Many women find out about the need to go on HRT at the time of their diagnosis—70 % of patients recalled their clinicians discussing a plan for hormone replacement in a 2005 observational study of 100 women with POI [3]. Similar tools and suggestions for effective communication of a diagnosis of POI also likely apply to the discussion around HRT. Sarah shared the disturbing story of how she initially came to learn about HRT: “The endocrinologist who told me said, ‘Oh, now you will be taking hormone replacement therapy. You have to do it because, if you don’t, your bones will fall apart.’ It was not as if I had a choice. I said ok.” Had Sarah’s clinician used the tools described above, she may have been left feeling cared for and empowered, rather than scared and trapped. From a patient perspective, this initial discussion around systemic HRT is a critical component to our overall sense of how POI will impact our lives, often for decades to come.

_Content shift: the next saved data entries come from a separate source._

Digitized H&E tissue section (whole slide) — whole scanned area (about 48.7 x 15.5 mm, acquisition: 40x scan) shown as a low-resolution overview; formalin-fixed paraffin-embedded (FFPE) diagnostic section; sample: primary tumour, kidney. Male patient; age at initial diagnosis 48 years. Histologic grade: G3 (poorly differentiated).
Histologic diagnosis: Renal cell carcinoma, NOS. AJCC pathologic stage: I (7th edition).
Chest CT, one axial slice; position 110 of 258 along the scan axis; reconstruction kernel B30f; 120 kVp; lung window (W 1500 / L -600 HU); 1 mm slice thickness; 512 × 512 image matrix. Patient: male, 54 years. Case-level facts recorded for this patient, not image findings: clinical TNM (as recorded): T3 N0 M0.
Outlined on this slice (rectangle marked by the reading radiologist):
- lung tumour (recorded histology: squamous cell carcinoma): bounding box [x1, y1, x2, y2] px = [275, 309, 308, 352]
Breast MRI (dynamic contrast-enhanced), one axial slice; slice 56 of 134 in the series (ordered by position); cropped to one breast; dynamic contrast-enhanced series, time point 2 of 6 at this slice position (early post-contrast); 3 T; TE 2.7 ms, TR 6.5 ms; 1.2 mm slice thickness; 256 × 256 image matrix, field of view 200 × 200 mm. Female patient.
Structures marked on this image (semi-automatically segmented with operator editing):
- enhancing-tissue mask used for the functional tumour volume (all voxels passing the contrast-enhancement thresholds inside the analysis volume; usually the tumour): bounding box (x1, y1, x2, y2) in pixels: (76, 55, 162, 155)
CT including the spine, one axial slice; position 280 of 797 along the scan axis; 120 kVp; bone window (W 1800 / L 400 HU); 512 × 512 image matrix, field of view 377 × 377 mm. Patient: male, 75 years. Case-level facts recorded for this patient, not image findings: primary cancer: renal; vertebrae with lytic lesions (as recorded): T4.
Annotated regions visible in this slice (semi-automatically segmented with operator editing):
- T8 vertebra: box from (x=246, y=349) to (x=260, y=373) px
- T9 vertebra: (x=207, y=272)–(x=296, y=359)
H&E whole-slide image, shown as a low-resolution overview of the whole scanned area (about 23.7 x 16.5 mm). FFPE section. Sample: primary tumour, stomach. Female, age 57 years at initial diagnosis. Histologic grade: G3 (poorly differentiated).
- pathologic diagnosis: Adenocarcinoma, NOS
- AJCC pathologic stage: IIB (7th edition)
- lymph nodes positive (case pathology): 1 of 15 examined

It is also critical for the clinician and the patient to work together over the duration of treatment to understand how HRT relates to the patient’s overall circumstances, self-perception, and life goals. Such a mutual understanding will increase the chance the patient will start HRT and comply with her regimen. I draw this conclusion from my own experience, along with the experience of the women I interviewed who have delayed or not fully complied with a hormone replacement regimen. Two women, Golie and Erika, shared that they delayed going on HRT, both for nearly a year. Golie explained her reasoning, “Initially I was very hesitant. I just didn’t want to take any medication, and I was in denial. I thought maybe by changing my diet, changing my stress levels, dealing with this emotionally, that maybe I could control my body to get the hormones back in balance… Another reason that I was scared to get on it is because I didn’t understand fully if it would reduce my chance of pregnancy.” Erika echoed that sense of trying to control, “I was fighting. I was trying to fix [my body].” And, in hindsight, Golie relays, “I wish I would have gotten on sooner. I wouldn’t have had to deal with the hot flashes [and] mood swings…I was miserable, and if I could have avoided that, I would have had a better quality of life those years, which were some of the worst of my life.”
Compliance is an issue even for women who may have started HRT as soon as it was prescribed, as it was for me. I used to cut my estradiol patch in half, hoping that I was taking the bare minimum of what I needed to protect my overall health. No evidence exists for the efficacy of that approach. Another woman reported stopping the progestogen cycle as soon as she started to bleed. There is no evidence for this approach either; in fact, Rebar recommends regular transvaginal ultrasounds if lower doses of progestogen are taken to ensure there are no signs of endometrial hyperplasia [15]. One study looked at compliance with hormone replacement in women requiring HRT after surgical menopause and concluded that compliance was high [59]; however, these finding may not apply to women with POI from other causes.